• [What the exercise asks]:
Your task is to repeat the lines below exactly, excluding any pictures they contain.

• [Collected data]:
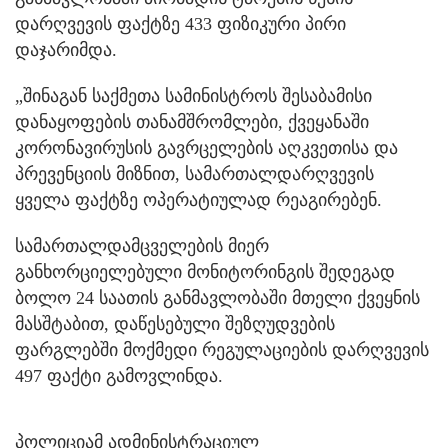
დარღვევის ფაქტზე 433 ფიზიკური პირი
დაჯარიმდა.
„შინაგან საქმეთა სამინისტროს შესაბამისი
დანაყოფების თანამშრომლები, ქვეყანაში
კორონავირუსის გავრცელების აღკვეთისა და
პრევენციის მიზნით, სამართალდარღვევის
ყველა ფაქტზე ოპერატიულად რეაგირებენ.
სამართალდამცველების მიერ
განხორციელებული მონიტორინგის შედეგად
ბოლო 24 საათის განმავლობაში მთელი ქვეყნის
მასშტაბით, დაწესებული შეზღუდვების
ფარგლებში მოქმედი რეგულაციების დარღვევის
497 ფაქტი გამოვლინდა.
პოლიციამ ადმინისტრაციულ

• [Response to this exercise]:
დარღვევის ფაქტზე 433 ფიზიკური პირი
დაჯარიმდა.
„შინაგან საქმეთა სამინისტროს შესაბამისი
დანაყოფების თანამშრომლები, ქვეყანაში
კორონავირუსის გავრცელების აღკვეთისა და
პრევენციის მიზნით, სამართალდარღვევის
ყველა ფაქტზე ოპერატიულად რეაგირებენ.
სამართალდამცველების მიერ
განხორციელებული მონიტორინგის შედეგად
ბოლო 24 საათის განმავლობაში მთელი ქვეყნის
მასშტაბით, დაწესებული შეზღუდვების
ფარგლებში მოქმედი რეგულაციების დარღვევის
497 ფაქტი გამოვლინდა.
პოლიციამ ადმინისტრაციულ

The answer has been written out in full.